08
de abril de 2014 | N° 17757
MARIO
CORSO (Interino)
Estatísticas
abusadas
E
sses tempos, vi uma camiseta com os dizeres: 95% de todas as estatísticas são
inventadas, 70% das pessoas sabem disso. Essa piada é teste para nerd, se você
riu, é um deles. Se não acha graça, bom, é piada nerd. Lembrei desse paradoxo
jocoso, que faz uma afirmação na qual a negação é implícita, a propósito dos
dois vexames da semana passada.
Primeiro,
foi o Ipea que inverteu um resultado de pesquisa causando uma comoção. Ele nos
fez acreditar que dois terços dos brasileiros concordam que as mulheres
estupradas fazem por merecer, ou por estarem usando pouca roupa, ou de alguma
forma sendo provocativas. Vexame dois: ninguém se tocou de que os números não
batem com a realidade.

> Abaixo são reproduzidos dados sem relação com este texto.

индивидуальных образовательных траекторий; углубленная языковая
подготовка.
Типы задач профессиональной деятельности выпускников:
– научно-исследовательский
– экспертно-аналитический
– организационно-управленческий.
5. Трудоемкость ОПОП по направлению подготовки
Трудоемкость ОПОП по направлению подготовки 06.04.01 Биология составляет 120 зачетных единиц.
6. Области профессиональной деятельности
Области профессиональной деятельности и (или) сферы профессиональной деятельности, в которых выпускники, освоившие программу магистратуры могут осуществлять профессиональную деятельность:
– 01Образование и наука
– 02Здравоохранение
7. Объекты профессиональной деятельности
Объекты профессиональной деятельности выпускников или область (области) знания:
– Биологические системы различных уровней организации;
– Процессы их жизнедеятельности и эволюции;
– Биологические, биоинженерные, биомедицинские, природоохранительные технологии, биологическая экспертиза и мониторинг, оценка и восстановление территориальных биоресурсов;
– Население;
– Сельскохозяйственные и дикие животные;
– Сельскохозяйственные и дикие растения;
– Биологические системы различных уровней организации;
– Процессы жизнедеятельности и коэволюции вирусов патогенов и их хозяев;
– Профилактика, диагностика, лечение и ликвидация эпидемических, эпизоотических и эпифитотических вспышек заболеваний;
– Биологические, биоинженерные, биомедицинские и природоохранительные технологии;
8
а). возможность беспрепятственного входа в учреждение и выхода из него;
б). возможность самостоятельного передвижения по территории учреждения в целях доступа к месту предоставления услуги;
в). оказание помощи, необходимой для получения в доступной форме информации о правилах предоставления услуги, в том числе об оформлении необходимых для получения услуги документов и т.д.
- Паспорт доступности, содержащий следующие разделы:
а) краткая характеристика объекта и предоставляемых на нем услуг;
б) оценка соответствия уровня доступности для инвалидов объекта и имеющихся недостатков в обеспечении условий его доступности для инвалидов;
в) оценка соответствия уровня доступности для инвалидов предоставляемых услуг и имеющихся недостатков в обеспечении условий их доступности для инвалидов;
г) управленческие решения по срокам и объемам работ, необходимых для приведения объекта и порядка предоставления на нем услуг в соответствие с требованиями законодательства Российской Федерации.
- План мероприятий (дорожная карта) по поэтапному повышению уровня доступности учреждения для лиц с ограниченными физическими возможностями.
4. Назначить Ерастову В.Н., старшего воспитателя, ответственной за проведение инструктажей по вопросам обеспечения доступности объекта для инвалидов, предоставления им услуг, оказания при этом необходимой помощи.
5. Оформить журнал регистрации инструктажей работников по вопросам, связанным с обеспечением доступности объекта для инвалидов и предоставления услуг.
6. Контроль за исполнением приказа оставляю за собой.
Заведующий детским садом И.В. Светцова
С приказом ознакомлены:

Ao contrário, houve quem disse sentir isso na pele, e
que os dados só confirmam sua intuição prévia.
E
como fica agora, que é o oposto? Corrigidas as tabelas, sabemos que é um quarto
dos brasileiros que pensa semelhante disparate. Embora o número ainda seja
problemático, é desproporcional com o anterior quase na razão de três para um.

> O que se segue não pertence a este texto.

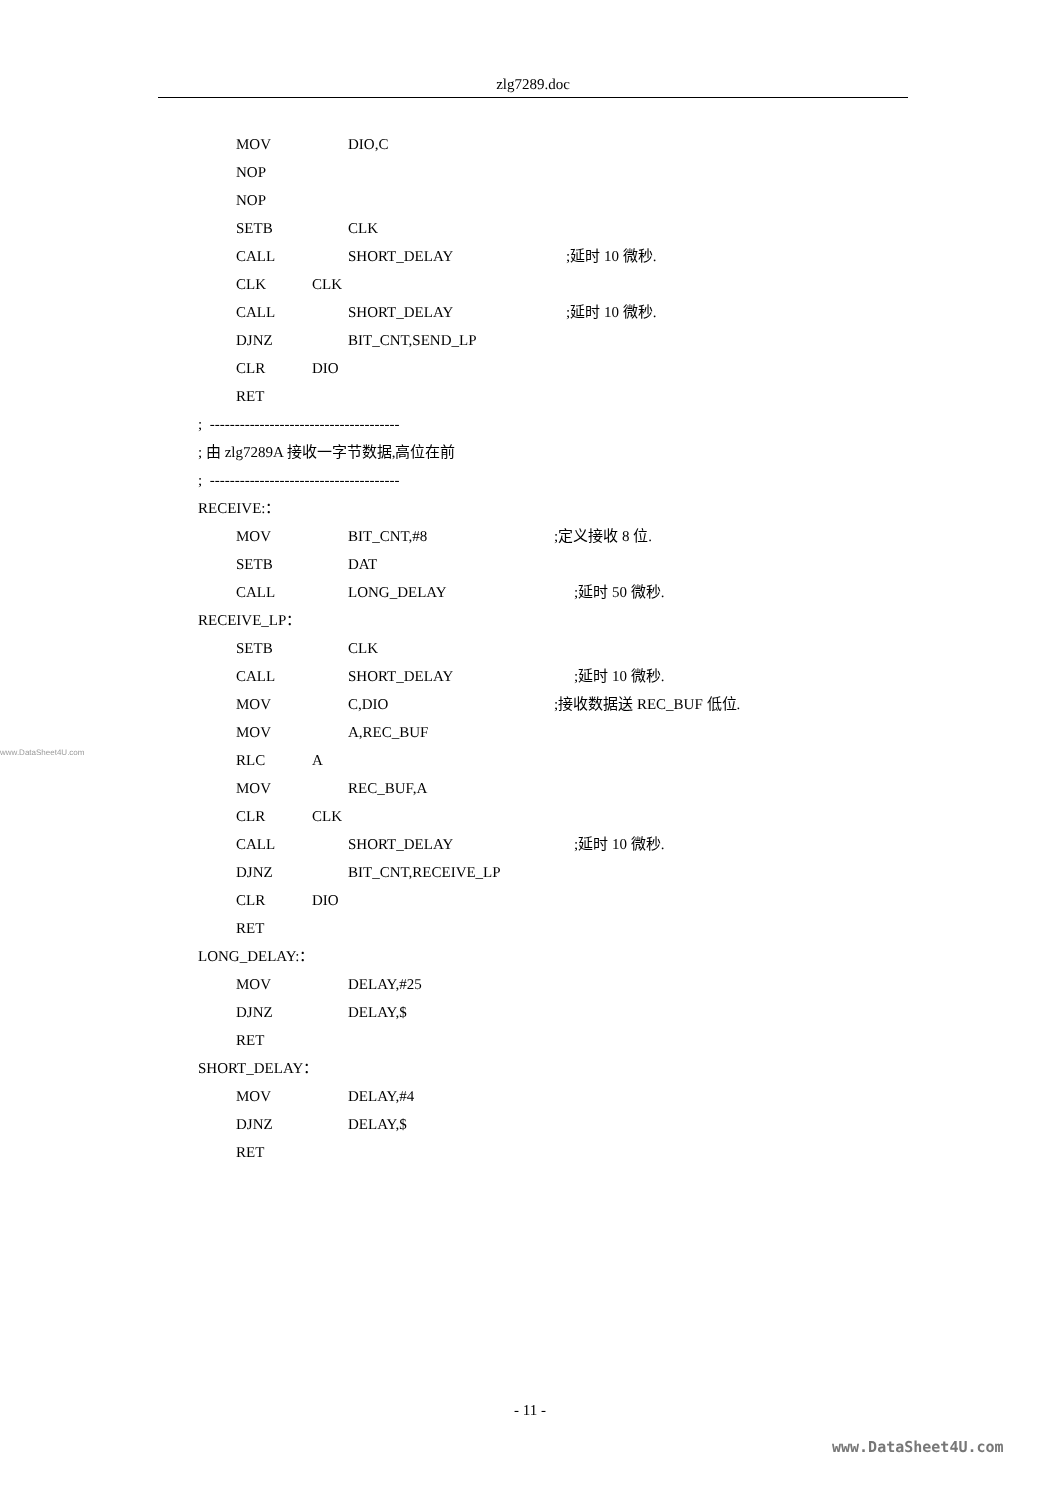zlg7289.doc
MOV DIO,C
NOP
NOP
SETB CLK
CALL SHORT_DELAY;延时 10 微秒.
CLK CLK
CALL SHORT_DELAY;延时 10 微秒.
DJNZ BIT_CNT,SEND_LP
CLR DIO
RET
; --------------------------------------
; 由 zlg7289A 接收一字节数据,高位在前
; --------------------------------------
RECEIVE:：
MOV BIT_CNT,#8;定义接收 8 位.
SETB DAT
CALL LONG_DELAY;延时 50 微秒.
RECEIVE_LP：
SETB CLK
CALL SHORT_DELAY;延时 10 微秒.
MOV C,DIO;接收数据送 REC_BUF 低位.
MOV A,REC_BUF
RLC A
MOV REC_BUF,A
CLR CLK
CALL SHORT_DELAY;延时 10 微秒.
DJNZ BIT_CNT,RECEIVE_LP
CLR DIO
RET
LONG_DELAY:：
MOV DELAY,#25
DJNZ DELAY,$
RET
SHORT_DELAY：
MOV DELAY,#4
DJNZ DELAY,$
RET
www.DataSheet4U.com
- 11 -
www.DataSheet4U.com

Ou seja, segue sendo um resultado ruim, mas não tão absurdamente ruim como
antes. Não é um número que nos faça parecer talibãs, é a realidade dura da
América Latina machista. Como fica então a intuição? Ou só nos prova que a
intuição pode ser o pântano dos nossos preconceitos, caminho para enganos?
Maldosamente,
é o momento de lembrar das piadas sobre estatística, aquela ciência que diz que
se eu comi um frango e meu vizinho nada, estatisticamente cada um de nós comeu
a metade. Ou como se diz: ela é que nem biquíni, mostra tudo menos o essencial.

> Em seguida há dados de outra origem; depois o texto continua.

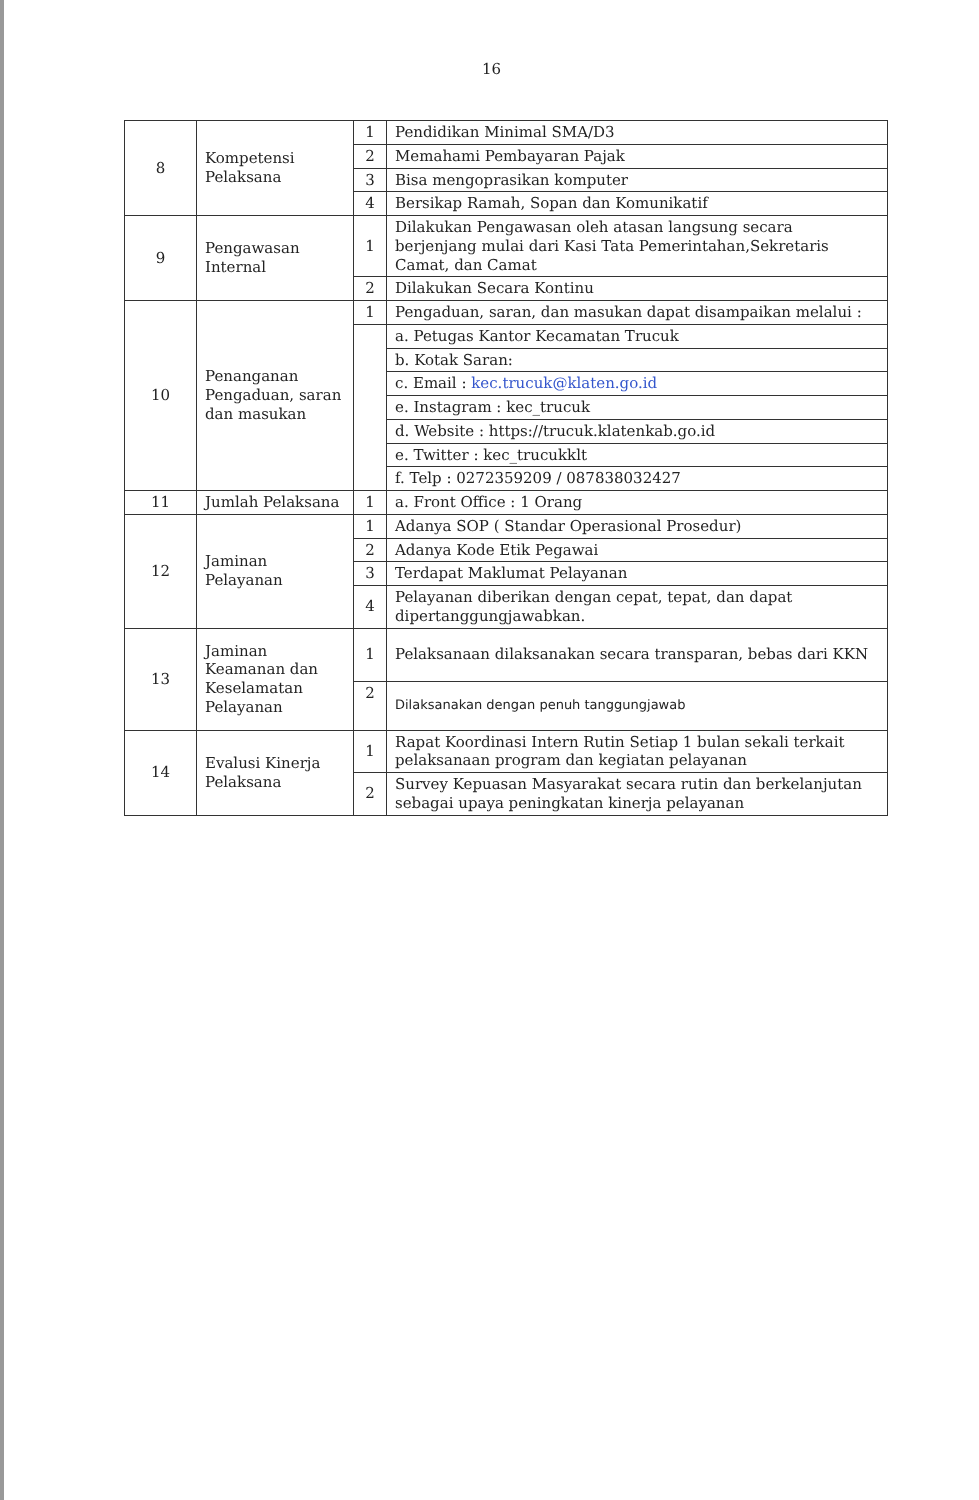16
| 8 | Kompetensi Pelaksana | 1 | Pendidikan Minimal SMA/D3 |
| | | 2 | Memahami Pembayaran Pajak |
| | | 3 | Bisa mengoprasikan komputer |
| | | 4 | Bersikap Ramah, Sopan dan Komunikatif |
| 9 | Pengawasan Internal | 1 | Dilakukan Pengawasan oleh atasan langsung secara berjenjang mulai dari Kasi Tata Pemerintahan,Sekretaris Camat, dan Camat |
| | | 2 | Dilakukan Secara Kontinu |
| 10 | Penanganan Pengaduan, saran dan masukan | 1 | Pengaduan, saran, dan masukan dapat disampaikan melalui : |
| | | | a. Petugas Kantor Kecamatan Trucuk |
| | | | b. Kotak Saran: |
| | | | c. Email : kec.trucuk@klaten.go.id |
| | | | e. Instagram : kec_trucuk |
| | | | d. Website : https://trucuk.klatenkab.go.id |
| | | | e. Twitter : kec_trucukklt |
| | | | f. Telp : 0272359209 / 087838032427 |
| 11 | Jumlah Pelaksana | 1 | a. Front Office : 1 Orang |
| 12 | Jaminan Pelayanan | 1 | Adanya SOP ( Standar Operasional Prosedur) |
| | | 2 | Adanya Kode Etik Pegawai |
| | | 3 | Terdapat Maklumat Pelayanan |
| | | 4 | Pelayanan diberikan dengan cepat, tepat, dan dapat dipertanggungjawabkan. |
| 13 | Jaminan Keamanan dan Keselamatan Pelayanan | 1 | Pelaksanaan dilaksanakan secara transparan, bebas dari KKN |
| | | 2 | Dilaksanakan dengan penuh tanggungjawab |
| 14 | Evalusi Kinerja Pelaksana | 1 | Rapat Koordinasi Intern Rutin Setiap 1 bulan sekali terkait pelaksanaan program dan kegiatan pelayanan |
| | | 2 | Survey Kepuasan Masyarakat secara rutin dan berkelanjutan sebagai upaya peningkatan kinerja pelayanan |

Mas a questão não é a estatística, ela é só uma ferramenta.
O
que fica claro é que temos um fetiche com números. Eles, por si sós, parecem
revestir os fatos de ciência anunciando uma verdade. As ciências sociais
carecem do charme da certeza que a ciência dura diz ter. Quando alguém chega
analisando a fluidez da nossa subjetividade com números e tabelas, tendemos a
uma aceitação sem a salutar desconfiança.
Mas
um erro pode nos mostrar uma verdade, nesse caso duas. A primeira é que a
sensação de medo que o estupro move, e a bestialidade que seu ato encerra, nos
remete a um pensamento superlativo. Talvez o aceite do exagero seja
proporcional ao absurdo, tanto do ato como do pensamento que culpa a vítima.
Segundo,
parece que a camada pensante não conhece bem a sociedade brasileira. Basta
chegarem dados que falem mal de nós, que não só acreditamos, como emendamos
outros impropérios sobre o nosso atraso e falência moral. Quando julgamos nosso
país, somos dotados de um pessimismo trágico, tenazmente arraigado. Por alguma razão,
nos apraz ver-nos piores do que somos. Já que estamos falando de abusos, não
seria também um abuso pensar tão mal de nós mesmos?